Design files in plain text:
● ● ● ● ● ● ●
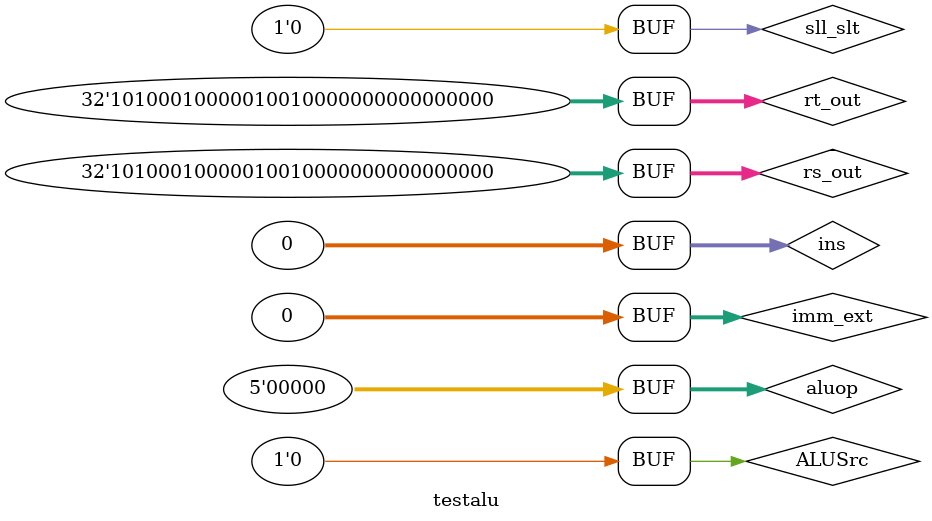
<source format=v>
`timescale 1ns / 1ps


module testalu;

	// Inputs
	reg [31:0] rs_out;
	reg [31:0] rt_out;
	reg [31:0] imm_ext;
	reg [31:0] ins;
	reg [4:0] aluop;
	reg sll_slt;
	reg ALUSrc;

	// Outputs
	wire [31:0] result;
	wire zero;
	wire overflow;

	// Instantiate the Unit Under Test (UUT)
	ALU uut (
		.rs_out(rs_out), 
		.rt_out(rt_out), 
		.imm_ext(imm_ext), 
		.ins(ins), 
		.aluop(aluop), 
		.sll_slt(sll_slt), 
		.ALUSrc(ALUSrc), 
		.result(result), 
		.zero(zero), 
		.overflow(overflow)
	);

	initial begin
		// Initialize Inputs
		rs_out = 32'ha2090000;
		rt_out = 32'ha2090000;
		imm_ext = 0;
		ins = 0;
		aluop = 0;
		sll_slt = 0;
		ALUSrc = 0;

		// Wait 100 ns for global reset to finish
		#100;
        
		// Add stimulus here

	end
      
endmodule


</source>
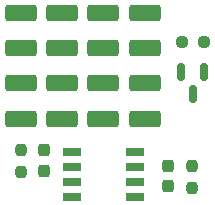
<source format=gbr>
%TF.GenerationSoftware,KiCad,Pcbnew,8.0.2-8.0.2-0~ubuntu22.04.1*%
%TF.CreationDate,2024-05-15T17:42:07+09:00*%
%TF.ProjectId,sensor_emitter_board,73656e73-6f72-45f6-956d-69747465725f,rev?*%
%TF.SameCoordinates,Original*%
%TF.FileFunction,Paste,Top*%
%TF.FilePolarity,Positive*%
%FSLAX46Y46*%
G04 Gerber Fmt 4.6, Leading zero omitted, Abs format (unit mm)*
G04 Created by KiCad (PCBNEW 8.0.2-8.0.2-0~ubuntu22.04.1) date 2024-05-15 17:42:07*
%MOMM*%
%LPD*%
G01*
G04 APERTURE LIST*
G04 Aperture macros list*
%AMRoundRect*
0 Rectangle with rounded corners*
0 $1 Rounding radius*
0 $2 $3 $4 $5 $6 $7 $8 $9 X,Y pos of 4 corners*
0 Add a 4 corners polygon primitive as box body*
4,1,4,$2,$3,$4,$5,$6,$7,$8,$9,$2,$3,0*
0 Add four circle primitives for the rounded corners*
1,1,$1+$1,$2,$3*
1,1,$1+$1,$4,$5*
1,1,$1+$1,$6,$7*
1,1,$1+$1,$8,$9*
0 Add four rect primitives between the rounded corners*
20,1,$1+$1,$2,$3,$4,$5,0*
20,1,$1+$1,$4,$5,$6,$7,0*
20,1,$1+$1,$6,$7,$8,$9,0*
20,1,$1+$1,$8,$9,$2,$3,0*%
G04 Aperture macros list end*
%ADD10RoundRect,0.237500X0.250000X0.237500X-0.250000X0.237500X-0.250000X-0.237500X0.250000X-0.237500X0*%
%ADD11RoundRect,0.250001X1.074999X-0.462499X1.074999X0.462499X-1.074999X0.462499X-1.074999X-0.462499X0*%
%ADD12RoundRect,0.250001X-1.074999X0.462499X-1.074999X-0.462499X1.074999X-0.462499X1.074999X0.462499X0*%
%ADD13RoundRect,0.150000X-0.150000X0.587500X-0.150000X-0.587500X0.150000X-0.587500X0.150000X0.587500X0*%
%ADD14RoundRect,0.237500X-0.237500X0.300000X-0.237500X-0.300000X0.237500X-0.300000X0.237500X0.300000X0*%
%ADD15RoundRect,0.237500X0.237500X-0.300000X0.237500X0.300000X-0.237500X0.300000X-0.237500X-0.300000X0*%
%ADD16RoundRect,0.237500X0.237500X-0.250000X0.237500X0.250000X-0.237500X0.250000X-0.237500X-0.250000X0*%
%ADD17RoundRect,0.042000X-0.748000X-0.258000X0.748000X-0.258000X0.748000X0.258000X-0.748000X0.258000X0*%
%ADD18RoundRect,0.237500X-0.237500X0.250000X-0.237500X-0.250000X0.237500X-0.250000X0.237500X0.250000X0*%
G04 APERTURE END LIST*
D10*
%TO.C,R1*%
X113000000Y-93500000D03*
X111175000Y-93500000D03*
%TD*%
D11*
%TO.C,D6*%
X101000000Y-94000000D03*
X101000000Y-91025000D03*
%TD*%
%TO.C,D7*%
X104500000Y-94000000D03*
X104500000Y-91025000D03*
%TD*%
%TO.C,D5*%
X97500000Y-94000000D03*
X97500000Y-91025000D03*
%TD*%
D12*
%TO.C,D1*%
X108000000Y-97000000D03*
X108000000Y-99975000D03*
%TD*%
D13*
%TO.C,Q1*%
X113000000Y-96000000D03*
X111100000Y-96000000D03*
X112050000Y-97875000D03*
%TD*%
D14*
%TO.C,C4*%
X99500000Y-102675000D03*
X99500000Y-104400000D03*
%TD*%
D15*
%TO.C,C3*%
X110000000Y-105725000D03*
X110000000Y-104000000D03*
%TD*%
D12*
%TO.C,D4*%
X97500000Y-97000000D03*
X97500000Y-99975000D03*
%TD*%
D16*
%TO.C,R3*%
X97500000Y-104500000D03*
X97500000Y-102675000D03*
%TD*%
D12*
%TO.C,D2*%
X104500000Y-97000000D03*
X104500000Y-99975000D03*
%TD*%
D17*
%TO.C,U4*%
X101830000Y-102770000D03*
X101830000Y-104040000D03*
X101830000Y-105310000D03*
X101830000Y-106580000D03*
X107170000Y-106580000D03*
X107170000Y-105310000D03*
X107170000Y-104040000D03*
X107170000Y-102770000D03*
%TD*%
D11*
%TO.C,D8*%
X108000000Y-94000000D03*
X108000000Y-91025000D03*
%TD*%
D12*
%TO.C,D3*%
X101000000Y-97000000D03*
X101000000Y-99975000D03*
%TD*%
D18*
%TO.C,R2*%
X112000000Y-104000000D03*
X112000000Y-105825000D03*
%TD*%
M02*

</source>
● ● ● ● ● ● ●
* PROBLEM
Every record must be returned exactly. Leave its pictures out.

* TASK OUTPUT
<source format=v>
`timescale 1ns / 1ps


module testalu;

	// Inputs
	reg [31:0] rs_out;
	reg [31:0] rt_out;
	reg [31:0] imm_ext;
	reg [31:0] ins;
	reg [4:0] aluop;
	reg sll_slt;
	reg ALUSrc;

	// Outputs
	wire [31:0] result;
	wire zero;
	wire overflow;

	// Instantiate the Unit Under Test (UUT)
	ALU uut (
		.rs_out(rs_out), 
		.rt_out(rt_out), 
		.imm_ext(imm_ext), 
		.ins(ins), 
		.aluop(aluop), 
		.sll_slt(sll_slt), 
		.ALUSrc(ALUSrc), 
		.result(result), 
		.zero(zero), 
		.overflow(overflow)
	);

	initial begin
		// Initialize Inputs
		rs_out = 32'ha2090000;
		rt_out = 32'ha2090000;
		imm_ext = 0;
		ins = 0;
		aluop = 0;
		sll_slt = 0;
		ALUSrc = 0;

		// Wait 100 ns for global reset to finish
		#100;
        
		// Add stimulus here

	end
      
endmodule


</source>
<source format=gbr>
%TF.GenerationSoftware,KiCad,Pcbnew,8.0.2-8.0.2-0~ubuntu22.04.1*%
%TF.CreationDate,2024-05-15T17:42:07+09:00*%
%TF.ProjectId,sensor_emitter_board,73656e73-6f72-45f6-956d-69747465725f,rev?*%
%TF.SameCoordinates,Original*%
%TF.FileFunction,Paste,Top*%
%TF.FilePolarity,Positive*%
%FSLAX46Y46*%
G04 Gerber Fmt 4.6, Leading zero omitted, Abs format (unit mm)*
G04 Created by KiCad (PCBNEW 8.0.2-8.0.2-0~ubuntu22.04.1) date 2024-05-15 17:42:07*
%MOMM*%
%LPD*%
G01*
G04 APERTURE LIST*
G04 Aperture macros list*
%AMRoundRect*
0 Rectangle with rounded corners*
0 $1 Rounding radius*
0 $2 $3 $4 $5 $6 $7 $8 $9 X,Y pos of 4 corners*
0 Add a 4 corners polygon primitive as box body*
4,1,4,$2,$3,$4,$5,$6,$7,$8,$9,$2,$3,0*
0 Add four circle primitives for the rounded corners*
1,1,$1+$1,$2,$3*
1,1,$1+$1,$4,$5*
1,1,$1+$1,$6,$7*
1,1,$1+$1,$8,$9*
0 Add four rect primitives between the rounded corners*
20,1,$1+$1,$2,$3,$4,$5,0*
20,1,$1+$1,$4,$5,$6,$7,0*
20,1,$1+$1,$6,$7,$8,$9,0*
20,1,$1+$1,$8,$9,$2,$3,0*%
G04 Aperture macros list end*
%ADD10RoundRect,0.237500X0.250000X0.237500X-0.250000X0.237500X-0.250000X-0.237500X0.250000X-0.237500X0*%
%ADD11RoundRect,0.250001X1.074999X-0.462499X1.074999X0.462499X-1.074999X0.462499X-1.074999X-0.462499X0*%
%ADD12RoundRect,0.250001X-1.074999X0.462499X-1.074999X-0.462499X1.074999X-0.462499X1.074999X0.462499X0*%
%ADD13RoundRect,0.150000X-0.150000X0.587500X-0.150000X-0.587500X0.150000X-0.587500X0.150000X0.587500X0*%
%ADD14RoundRect,0.237500X-0.237500X0.300000X-0.237500X-0.300000X0.237500X-0.300000X0.237500X0.300000X0*%
%ADD15RoundRect,0.237500X0.237500X-0.300000X0.237500X0.300000X-0.237500X0.300000X-0.237500X-0.300000X0*%
%ADD16RoundRect,0.237500X0.237500X-0.250000X0.237500X0.250000X-0.237500X0.250000X-0.237500X-0.250000X0*%
%ADD17RoundRect,0.042000X-0.748000X-0.258000X0.748000X-0.258000X0.748000X0.258000X-0.748000X0.258000X0*%
%ADD18RoundRect,0.237500X-0.237500X0.250000X-0.237500X-0.250000X0.237500X-0.250000X0.237500X0.250000X0*%
G04 APERTURE END LIST*
D10*
%TO.C,R1*%
X113000000Y-93500000D03*
X111175000Y-93500000D03*
%TD*%
D11*
%TO.C,D6*%
X101000000Y-94000000D03*
X101000000Y-91025000D03*
%TD*%
%TO.C,D7*%
X104500000Y-94000000D03*
X104500000Y-91025000D03*
%TD*%
%TO.C,D5*%
X97500000Y-94000000D03*
X97500000Y-91025000D03*
%TD*%
D12*
%TO.C,D1*%
X108000000Y-97000000D03*
X108000000Y-99975000D03*
%TD*%
D13*
%TO.C,Q1*%
X113000000Y-96000000D03*
X111100000Y-96000000D03*
X112050000Y-97875000D03*
%TD*%
D14*
%TO.C,C4*%
X99500000Y-102675000D03*
X99500000Y-104400000D03*
%TD*%
D15*
%TO.C,C3*%
X110000000Y-105725000D03*
X110000000Y-104000000D03*
%TD*%
D12*
%TO.C,D4*%
X97500000Y-97000000D03*
X97500000Y-99975000D03*
%TD*%
D16*
%TO.C,R3*%
X97500000Y-104500000D03*
X97500000Y-102675000D03*
%TD*%
D12*
%TO.C,D2*%
X104500000Y-97000000D03*
X104500000Y-99975000D03*
%TD*%
D17*
%TO.C,U4*%
X101830000Y-102770000D03*
X101830000Y-104040000D03*
X101830000Y-105310000D03*
X101830000Y-106580000D03*
X107170000Y-106580000D03*
X107170000Y-105310000D03*
X107170000Y-104040000D03*
X107170000Y-102770000D03*
%TD*%
D11*
%TO.C,D8*%
X108000000Y-94000000D03*
X108000000Y-91025000D03*
%TD*%
D12*
%TO.C,D3*%
X101000000Y-97000000D03*
X101000000Y-99975000D03*
%TD*%
D18*
%TO.C,R2*%
X112000000Y-104000000D03*
X112000000Y-105825000D03*
%TD*%
M02*

</source>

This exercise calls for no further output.